Live, Attenuated Influenza Vaccine Safe in Children with Asthma

Concerns about administering live, attenuated influenza vaccine (LAIV) in children with asthma "may not be warranted," concluded authors of a study presented at IDWeek.

NEW ORLEANS, LA—Concerns about administering live, attenuated influenza vaccine (LAIV) in children with asthma “may not be warranted,” according to authors of a study presented at IDWeek.

“Among children and adolescents with a history of asthma, we found no evidence that LAIV was associated with an increased risk of asthma exacerbations regardless of severity,” reported Nicola P. Klein, MD, PhD of the Kaiser Permanente Vaccine Study Center, Oakland, CA.

Although the Advisory Committee on Immunization Practices has cautioned against use of LAIV in children with asthma, the evidence base on LAIV safety in these children is limited, she noted.

To investigate whether or not LAIV, is associated with asthma exacerbations in children compared with inactivated influenza vaccine (IIV), Dr. Klein and colleagues identified IIV and LAIV immunizations administered to children with asthma aged 2 to 17 years, between July 1, 2007 and March 31, 2014 in the Kaiser Permanente Northern California health care system.

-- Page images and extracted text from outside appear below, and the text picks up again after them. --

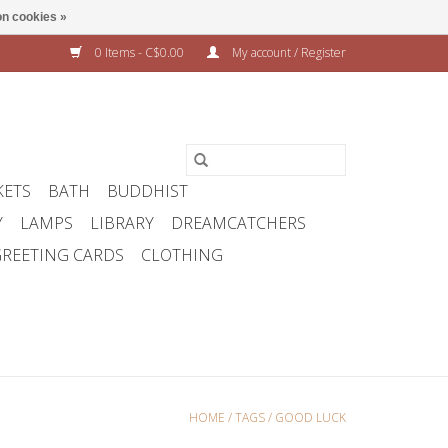
n cookies »
0 Items - C$0.00
My account / Register
KETS
BATH
BUDDHIST
Y
LAMPS
LIBRARY
DREAMCATCHERS
REETING CARDS
CLOTHING
HOME
/
TAGS
/
GOOD LUCK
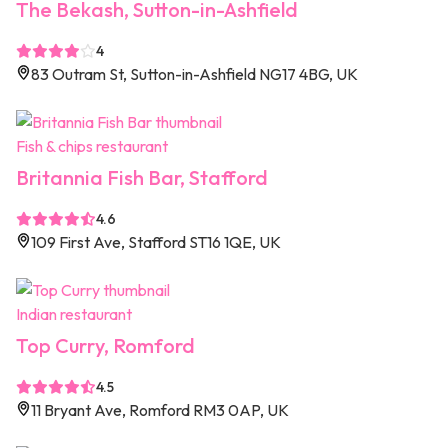
The Bekash, Sutton-in-Ashfield
4
83 Outram St, Sutton-in-Ashfield NG17 4BG, UK
Fish & chips restaurant
Britannia Fish Bar, Stafford
4.6
109 First Ave, Stafford ST16 1QE, UK
Indian restaurant
Top Curry, Romford
4.5
11 Bryant Ave, Romford RM3 0AP, UK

Children were categorized by asthma severity at the time of immunization: “active, persistent”; “active, not-persistent”; or “remote history.” Asthma exacerbation was defined as a hospitalization or emergency department visit during which the child received a principal diagnosis of asthma.

In children with remote history of asthma, chart-confirmed outpatient exacerbations were analyzed.

Using a case-centered approach—and calculating separately for LAIV and IIV—the investigators determined the odds of a child being vaccinated in the exposure interval, defined as 1 to ≤14 days, and in the comparison interval, defined as 29 to ≤42 days prior to the asthma exacerbation, and calculated the ratio of those odds. 

The team identified 387,633 immunizations representing 143,013 children receiving IIV and 35,624 receiving LAIV. Children who were administered LAIV compared with IIV were less likely to have active, persistent, asthma, 25% vs. 44%, respectively, and more likely to have remote history of asthma, 47% vs. 25%.

Among children with asthma (all types) who were vaccinated with IIV, the odds ratio (OR) of exacerbation of asthma was 0.97 (95% CI, 0.82–1.15); for LAIV, the adjusted OR was 0.39 (95% CI, 0.17–0.90). In a difference-in-differences analysis adjusted for age, gender, calendar time and time since immunization, LAIV vs. IIV was associated with a decreased risk of asthma exacerbations (OR 0.40; 95% CI, 0.17–0.95), Dr. Klein reported. After analyzing outpatient exacerbations, no differences were found between the vaccines (difference-in-differences OR 0.63; 95% CI, 0.35–1.15, n.s.). 

LAIV was not associated with increased risk of outpatient asthma exacerbations among patients with remote histories, Dr. Klein noted. That finding is “reassuring since these children would be the most likely to receive LAIV,” she said.

“This study suggests that, among children 2 years old or older with asthma, those vaccinated with LAIV compared with IIV did not have an increased risk of asthma exacerbations,” Dr. Klein concluded.